Company-run sales have reached 85 percent of pre-COVID volume. 

The onset of COVID couldn’t have come at a worse time for The Greene Turtle.

The sports bar chose March to launch its new innovation menu that resulted in a net increase of 10 items, with a heavy emphasis on better-for-you and lighter fare, such as steak and salmon bowls.

The restaurant hoped to combine that roll out—along with a new beverage program and other revamps it was testing—alongside the NCAA Tournament. However, those visions were dashed as the tournament was canceled March 12, followed by state-mandated closures of dining rooms in subsequent weeks.

“No doubt it was painful all around and it was particularly painful for us because we tied our relaunch to that March period,” Greene Turtle CEO Geo Concepcion says. “That obviously was a hard hit to the team.”

In that mid-March period, the organization went from nearly 700 employees down to 30 and from more than a dozen company-run stores to four units operating via off-premises only.

That left Concepion staring into the abyss, with an uncertain future. 

“At the same time, you’re trying to figure out, how do I make sure that I keep a core that can help us figure this out and at least keep us in the fight while all of this starts to clear up,” he says.

The executive team rolled up their sleeves, moving inventory from store to store. Concepion says it was a “full-on effort from everyone involved.”

Between the Paycheck Protection Program and an increase in off-premises sales, the brand began to see signs of life. After garnering 30 percent of pre-COVID volume at corporate stores in March, sales increased to about 55 percent in May. In July, the restaurant reached 85 percent of normal sales. With the exception of two weeks, the brand has seen double-digit increases week-over-week, including the first week of July. That’s in light of rising COVID cases across the country.

The Greene Turtle reopened all 15 company-run stores, with sales breaking down to 60 percent dine-in and 40 percent off-premises. To-go sales tripled during the pandemic, and the company has managed to maintain that level as dining rooms reopened.

“For a full-service restaurant, I think that’s a huge success in this environment,” Concepcion says.

When the company shifted to off-premises only, the new innovation menu was removed and replaced with an offering that was reduced by 60 percent. However, the revamped menu was reintroduced on July 20, and Concepcion says Greene Turtle hired new culinary talent to test four to five new items that show promise.

Systemwide, The Greene Turtle is now at 38 units, including 23 franchises. Four franchised units closed permanently during the pandemic. However, the CEO says that in the Maryland market, franchisees have seen an equivalent—if not better—resurgence. He notes that four franchises are beating pre-COVID levels year-over-year.

Additionally, staffing is up to roughly 450 employees.

“What we discovered in this entire pandemic, at least for our team, is I describe them as anti-fragile,” Concepcion says. “And I say anti-fragile meaning that the core group that we had actually got strong on the back of all of this. So what does that mean? We had managers who had to work the line in some instances and had to be really close to what was happening in the way we were preparing food, and so all of our folks basically went through a re-training, and we had our best folks doing it. While it was really horrible to lose all of that, the muscles we built and the resilience of the organization was incredible.”

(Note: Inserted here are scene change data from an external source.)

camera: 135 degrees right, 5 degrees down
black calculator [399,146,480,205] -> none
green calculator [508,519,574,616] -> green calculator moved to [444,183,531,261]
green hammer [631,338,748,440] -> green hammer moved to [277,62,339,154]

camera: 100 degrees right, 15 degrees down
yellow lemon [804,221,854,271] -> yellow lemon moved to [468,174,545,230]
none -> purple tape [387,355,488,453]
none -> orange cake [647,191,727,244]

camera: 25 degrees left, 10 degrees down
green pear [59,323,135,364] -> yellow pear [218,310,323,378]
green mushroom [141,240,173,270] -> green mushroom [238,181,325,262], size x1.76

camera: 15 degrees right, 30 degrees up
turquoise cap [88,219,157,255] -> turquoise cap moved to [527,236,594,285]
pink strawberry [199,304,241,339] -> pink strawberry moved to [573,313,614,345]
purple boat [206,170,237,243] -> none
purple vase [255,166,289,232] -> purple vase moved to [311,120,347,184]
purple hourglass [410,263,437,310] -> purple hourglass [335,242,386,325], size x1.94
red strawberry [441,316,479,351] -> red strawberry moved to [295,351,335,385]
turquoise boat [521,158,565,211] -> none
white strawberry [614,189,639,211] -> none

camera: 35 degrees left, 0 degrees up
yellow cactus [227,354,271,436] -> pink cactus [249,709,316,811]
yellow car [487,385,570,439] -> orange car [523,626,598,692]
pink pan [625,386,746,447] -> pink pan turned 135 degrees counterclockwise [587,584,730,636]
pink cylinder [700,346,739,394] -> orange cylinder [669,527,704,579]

That growth proved key as the company tried to win based on the merits of experience as live sports disappeared. The CEO says that while sports is part of the restaurant’s DNA and always will be, that aspect is supposed to be additive, and not the main draw.

“I think not having sports has hurt us, but we’ve definitely been the beneficiaries of our new menu and our new program,” Concepcion says. “And the volume we’ve recovered with no sports I think shows that pivot we made was definitely starting to work and continues to work for us. So when sports start to come back, in whatever form, I think all of that will just be additive to what we’re already doing, which is what we always wanted. We wanted people to think of us as a great bar and restaurant first with sports as another added benefit of the experience.”

When it came to rebuilding staff, Concepion says his team took it as an opportunity to recreate the environment and culture, and a critical piece of that was determining who should enter the fold.

Despite competing with enhanced unemployment benefits, The Greene Turtle accomplished its goal to restructure the environment, and Concepcion believes it’s because of two guiding questions—do the candidates seem like team players who will create a culture everyone wants to be in and can they produce the results we need?

“Leading with that first question I think really helped us hone in on picking the right people who wanted to be part of the team,” Concepcion says. “And certainly, even though it might have been an option for them to stay on unemployment, they were more drawn to the team environment that we’re creating here.”

Going forward, Concepcion says that no restaurant can deny the evolving consumer who wants more convenience. That means the brand’s future is about retaining the momentum of off-premises and accelerating the response.

The Greene Turtle will dive into the digital element, contactless payment, and the appropriate curbside experience.

“We’re launching tests in all of those areas because we think that not only will we retain that larger share of to-go business, but it will continue to be a big driver for us in the future,” Concepcion says.